▶ **ARTICLE**
====

No doubt writer Daniel Woodrell had a following before his fine novel, Winter’s Bone was made into an Oscar nominated motion picture (doesn’t that rubric seem archaic?) However, for the unannointed Woodrell’s The Bayou Trilogy (Mulholland Books) has just been reissued in one handy volume containing three of his early novels Under the Bright Lights, Muscle for the Wing and The Ones You Do.

Whether saddling Woodrell as the creator of “red neck noir” plays to his advantage is beyond my reckoning. Of course I am not sure being affiliated with red necks has aided anyone (you can read Joe Bageant’s Rainbow Pie, A Redneck memoir to ascertain this) but I am certain of a couple of things. Woodrell can write and Woodrell knows a thing or two. For instance here is a quick take on the 1927 flood

…When the big river calmed and the swamp settled back to level, families that had known no life but the swampy decided that the allure of wild rice ranching and nutria trapping was overshadowed by the grand tales they’d swallowed of city life, a place where sugar-cured hams were free so long as a you bought a potato, pigeons were fat and sleek and tasted like shrimp, cash was doled out twice month and there was an endless supply of liquid cheer and hoochy-koochy bonhomie. The flood pushed these folks from the remote life of the swamp and into the bullshit embrace of the bluff winking city.

====

Collected data
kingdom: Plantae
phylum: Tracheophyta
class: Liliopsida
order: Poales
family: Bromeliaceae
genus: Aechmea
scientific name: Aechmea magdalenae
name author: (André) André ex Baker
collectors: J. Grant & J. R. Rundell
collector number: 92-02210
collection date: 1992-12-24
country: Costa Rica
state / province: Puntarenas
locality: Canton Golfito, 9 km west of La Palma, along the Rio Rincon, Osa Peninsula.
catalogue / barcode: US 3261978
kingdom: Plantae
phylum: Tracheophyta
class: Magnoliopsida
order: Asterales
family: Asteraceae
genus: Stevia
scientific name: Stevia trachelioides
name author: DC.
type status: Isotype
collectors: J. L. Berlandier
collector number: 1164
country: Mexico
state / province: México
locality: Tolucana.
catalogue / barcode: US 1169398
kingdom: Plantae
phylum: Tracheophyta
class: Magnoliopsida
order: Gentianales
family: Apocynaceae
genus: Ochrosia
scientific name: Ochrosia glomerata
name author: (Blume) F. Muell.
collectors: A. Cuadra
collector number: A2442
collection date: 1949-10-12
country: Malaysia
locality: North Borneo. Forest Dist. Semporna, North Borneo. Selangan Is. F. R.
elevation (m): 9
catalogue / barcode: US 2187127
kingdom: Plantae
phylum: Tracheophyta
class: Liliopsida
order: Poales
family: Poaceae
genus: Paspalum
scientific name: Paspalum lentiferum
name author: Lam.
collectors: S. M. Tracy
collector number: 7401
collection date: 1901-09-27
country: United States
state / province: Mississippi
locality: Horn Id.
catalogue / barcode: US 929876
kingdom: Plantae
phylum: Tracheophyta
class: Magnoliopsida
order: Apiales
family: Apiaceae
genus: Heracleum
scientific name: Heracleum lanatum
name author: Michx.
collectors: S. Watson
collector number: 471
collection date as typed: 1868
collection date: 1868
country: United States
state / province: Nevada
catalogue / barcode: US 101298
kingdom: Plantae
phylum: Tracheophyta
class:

====

▶ **STATED PROBLEM 1**
Name the three early novels that the Woodrell review says are gathered in The Bayou Trilogy.
▶ **STATED PROBLEM 2**
Pick up the review of Woodrell's Bayou Trilogy after its final sentence and write what comes next.
The collected data plays no role in these tasks.

▶ **EXPECTED OUTPUT 1**
Under the Bright Lights, Muscle for the Wing, The Ones You Do

▶ **EXPECTED OUTPUT 2**
Others have commented gushingly on Woodrell’s writing so I will spare you the paean —let me just say that you can pretty much flip open his books to any page and have a very good chance of encountering an outstanding example of his craft and sly sense of humor. As in the following, where John X Shade explains to Lunch Pumphrey what happened to the money that was stolen from him

See, I took the advice of the pigskin experts, Lunch, and I put fifteen K down on them wily ‘Bama boys.Saturday last, they lined up against a team from Florida whose star quarterback and favorite wide receiver had just been carted off to jail on rape charges. That ought be an edge, right? Short of a fuckin’ jailbreak that game had to be a lock for the Crimson Tide. But as you might know, late in the fourth quarter their star running back, the one that beat the burglary rap back in the spring, coughed it up inside the Florida ten-yard line, and that Florida linebacker who’d just come off suspension from that summertime assault beef the papers were full of, jumped on the ball and kept ‘Bama from coverin’ the spread.

Long time fans will be pleased to learn that Woodrell has a collection of stories coming out this fall. New converts have a treasure trove of a back list to root through.